Why you should focus on data to build a more efficient AI/ML system?
According to Aamar, since AI/ML systems are made up of code and data, there has been a traditional emphasis on code. For the few last decades, ML systems have been trained by downloading and experimenting with a generic set of data with a view to fine-tuning the model. Now the focus is starting to shift towards data as the right approach to build a more systematic ML model with better performance and accuracy rate.
Additionally, he stated that data is the lifeblood of any AI/ML system. For supervised forms of ML, especially the multi-layer deep learning neural network approaches, to work, they must be fed with large volumes of correct data. He also cited a research paper reporting that 80% of the time spent on AI projects are dealing with running data, proving this preparation work is labor-intensive. In a nutshell, as Aamar put it, garbage in is garbage out.
However, more data is not always the answer. Large models with 17 to 19 billion parameters require lots of resources. In June 2019, researchers from the University of Massachusetts, Amherst found that, for instance, training and running a natural language processing A.I. model can emit more than 626,000 pounds of carbon dioxide
. That’s almost five times the amount of carbon dioxide emitted by the average car during its lifetime. The energy costs could also go up to millions of dollars.
Aamar suggested that to deal with this problem, we could focus on the data we’re having and use them more efficiently.
He then proceeded to share a data-driven approach to conversational AI use case that he and his team worked on together, which you can watch on our website
and YouTube channel
for more details.
Best practices and recommendations
As Aamar has observed processes from thought leaders from various industries, he has a few recommendations for any teams or enterprises who are going to build an AI/ML model.
He recommended starting with framing the problem and defining the scope of the project. Consider answering the following questions:
What is your business problem?
What is the area you’re looking to solve?
Is it solvable using AI or can you utilize reporting or visualization?
Then, you need to gather data. What type of data do you need? What shape do you want your data to be in? Do you have the data pipeline set up?
Once you’ve got it in place, you can now train the model. Here you have to perform an iterate cycle of training, analyzing errors, and constantly improving.

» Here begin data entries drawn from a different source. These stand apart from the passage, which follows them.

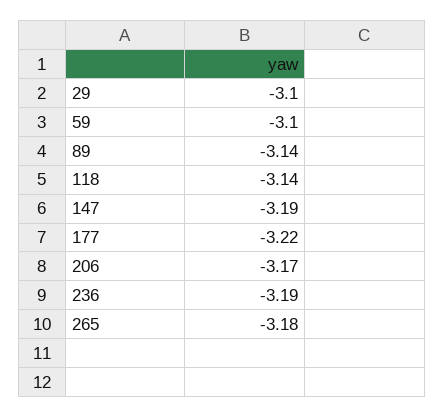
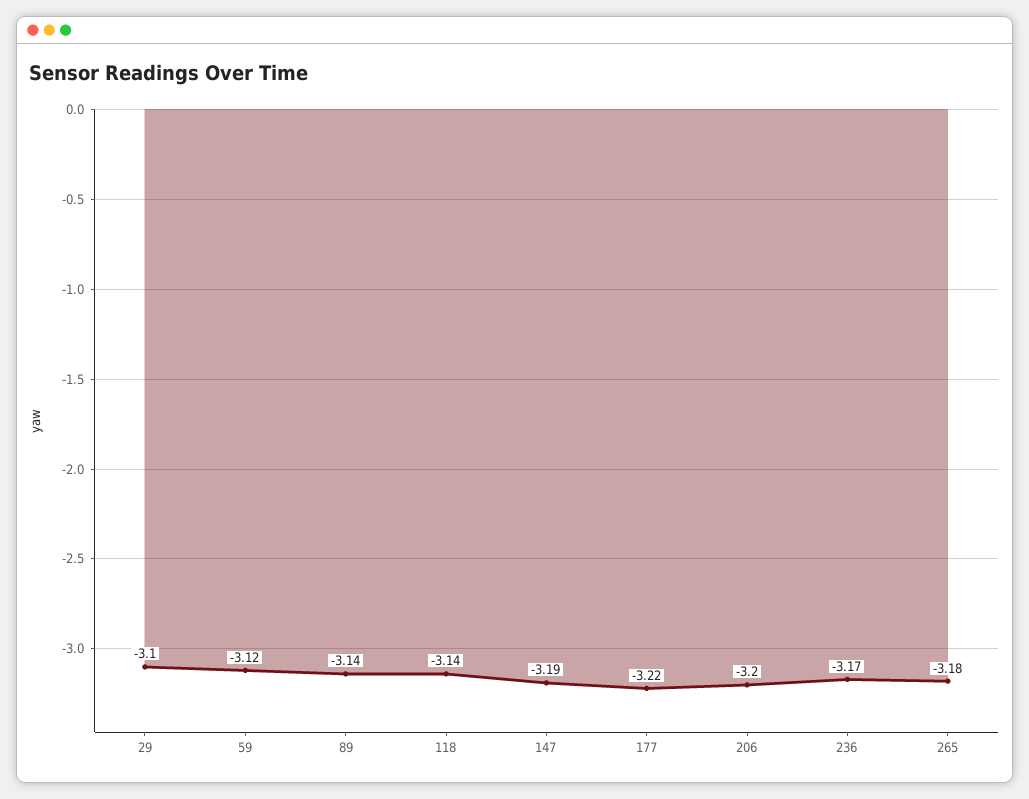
  {
    "29": -3.1,
-   "59": -3.1,
+   "59": -3.12,
    "89": -3.14,
    "118": -3.14,
    "147": -3.19,
    "177": -3.22,
-   "206": -3.17,
+   "206": -3.2,
-   "236": -3.19,
+   "236": -3.17,
    "265": -3.18
  }

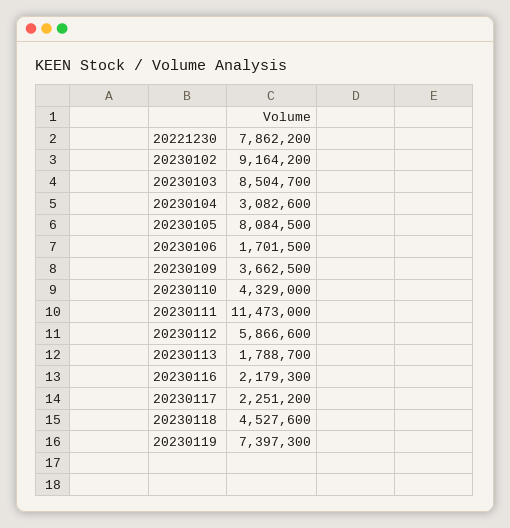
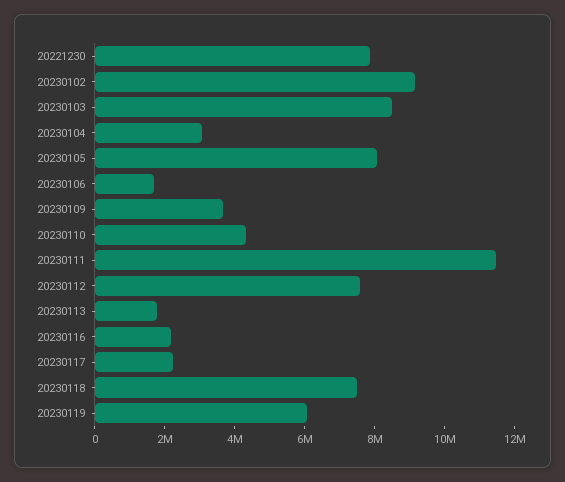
  {
    "20221230": 7862200,
    "20230102": 9164200,
    "20230103": 8504700,
    "20230104": 3082600,
    "20230105": 8084500,
    "20230106": 1701500,
    "20230109": 3662500,
    "20230110": 4329000,
    "20230111": 11473000,
-   "20230112": 5866600,
+   "20230112": 7500000,
    "20230113": 1788700,
    "20230116": 2179300,
    "20230117": 2251200,
-   "20230118": 4527600,
+   "20230118": 7500000,
-   "20230119": 7397300
+   "20230119": 6000000
  }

Finally, you can deploy the model to production and keep monitoring and maintaining the system as you go on your AI/ML journey.
Aamar also recommended a few more tips to utilize data:
Enhancing and augmenting your data
Standardizing and formatting data
Dealing with duplicate outliers
De-biasing and anonymizing
In conclusion, having an effective data strategy is crucial for any business to thrive and successfully capitalize on the potential of AI/ML.